(Data items)
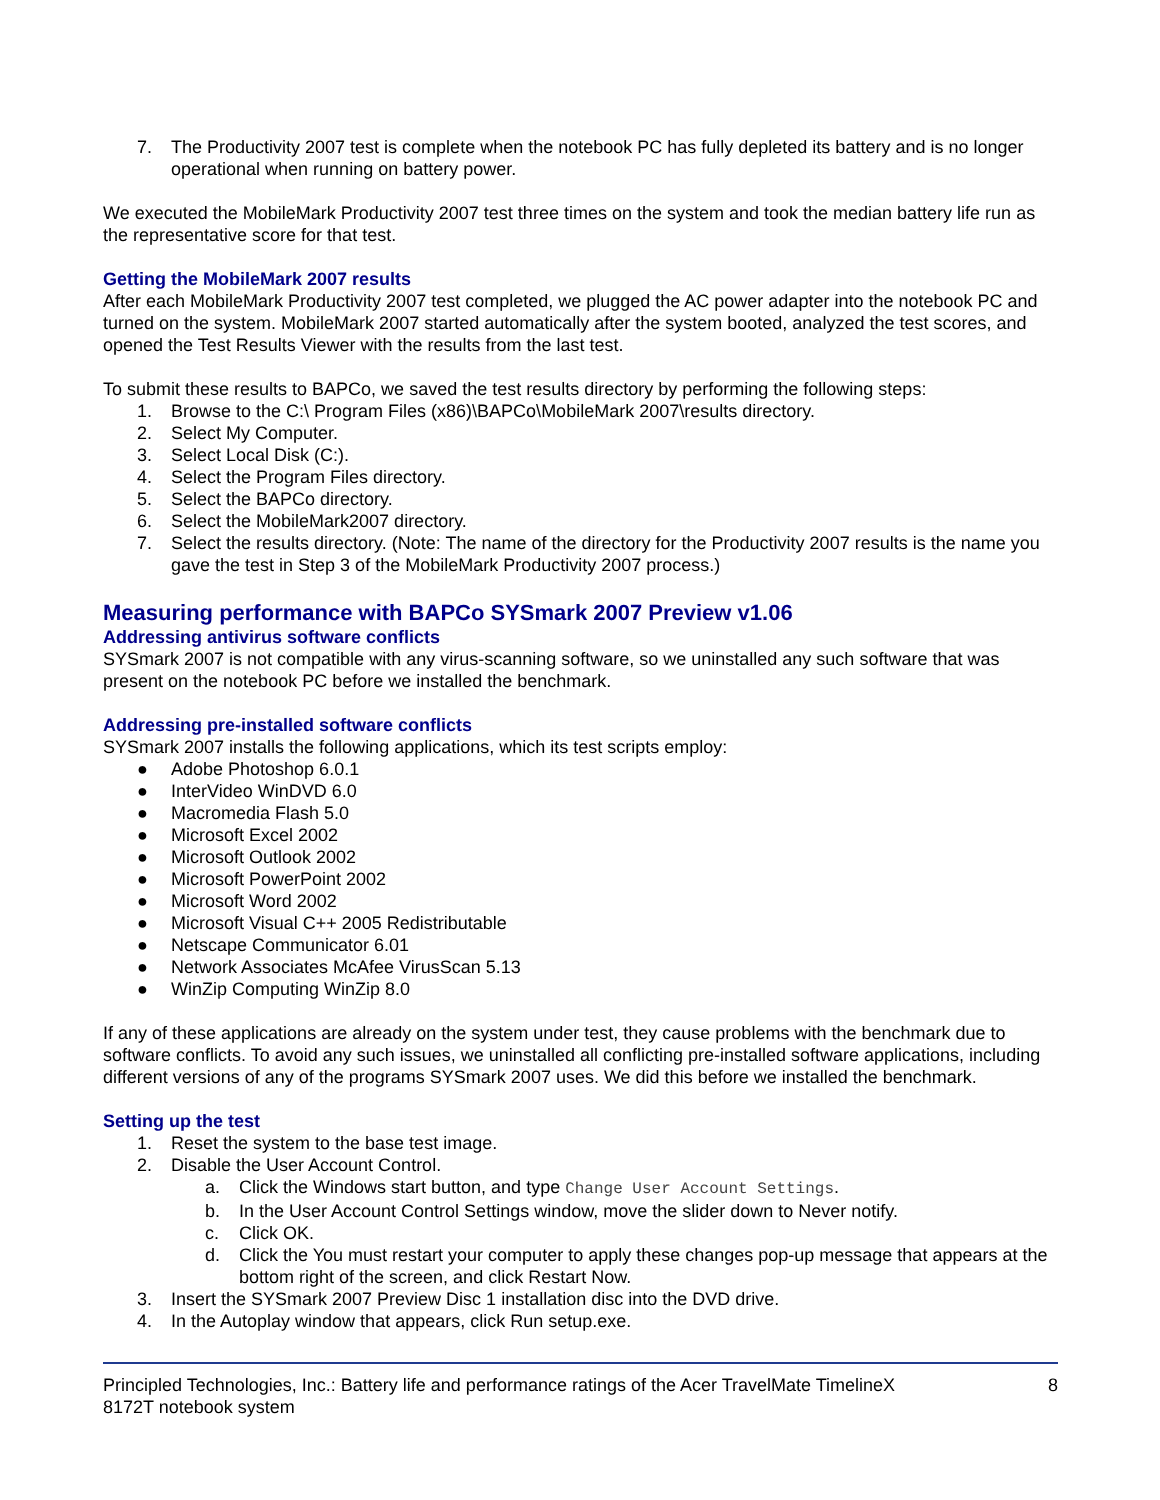7. The Productivity 2007 test is complete when the notebook PC has fully depleted its battery and is no longer operational when running on battery power.
We executed the MobileMark Productivity 2007 test three times on the system and took the median battery life run as the representative score for that test.
Getting the MobileMark 2007 results
After each MobileMark Productivity 2007 test completed, we plugged the AC power adapter into the notebook PC and turned on the system. MobileMark 2007 started automatically after the system booted, analyzed the test scores, and opened the Test Results Viewer with the results from the last test.
To submit these results to BAPCo, we saved the test results directory by performing the following steps:
1. Browse to the C:\ Program Files (x86)\BAPCo\MobileMark 2007\results directory.
2. Select My Computer.
3. Select Local Disk (C:).
4. Select the Program Files directory.
5. Select the BAPCo directory.
6. Select the MobileMark2007 directory.
7. Select the results directory. (Note: The name of the directory for the Productivity 2007 results is the name you gave the test in Step 3 of the MobileMark Productivity 2007 process.)
Measuring performance with BAPCo SYSmark 2007 Preview v1.06
Addressing antivirus software conflicts
SYSmark 2007 is not compatible with any virus-scanning software, so we uninstalled any such software that was present on the notebook PC before we installed the benchmark.
Addressing pre-installed software conflicts
SYSmark 2007 installs the following applications, which its test scripts employ:
● Adobe Photoshop 6.0.1
● InterVideo WinDVD 6.0
● Macromedia Flash 5.0
● Microsoft Excel 2002
● Microsoft Outlook 2002
● Microsoft PowerPoint 2002
● Microsoft Word 2002
● Microsoft Visual C++ 2005 Redistributable
● Netscape Communicator 6.01
● Network Associates McAfee VirusScan 5.13
● WinZip Computing WinZip 8.0
If any of these applications are already on the system under test, they cause problems with the benchmark due to software conflicts. To avoid any such issues, we uninstalled all conflicting pre-installed software applications, including different versions of any of the programs SYSmark 2007 uses. We did this before we installed the benchmark.
Setting up the test
1. Reset the system to the base test image.
2. Disable the User Account Control.
a. Click the Windows start button, and type Change User Account Settings.
b. In the User Account Control Settings window, move the slider down to Never notify.
c. Click OK.
d. Click the You must restart your computer to apply these changes pop-up message that appears at the bottom right of the screen, and click Restart Now.
3. Insert the SYSmark 2007 Preview Disc 1 installation disc into the DVD drive.
4. In the Autoplay window that appears, click Run setup.exe.
Principled Technologies, Inc.: Battery life and performance ratings of the Acer TravelMate TimelineX
8172T notebook system
8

Directions: Search the entries for the word "Preview" and copy every line that holds it.

Response to this exercise:
Measuring performance with BAPCo SYSmark 2007 Preview v1.06
3. Insert the SYSmark 2007 Preview Disc 1 installation disc into the DVD drive.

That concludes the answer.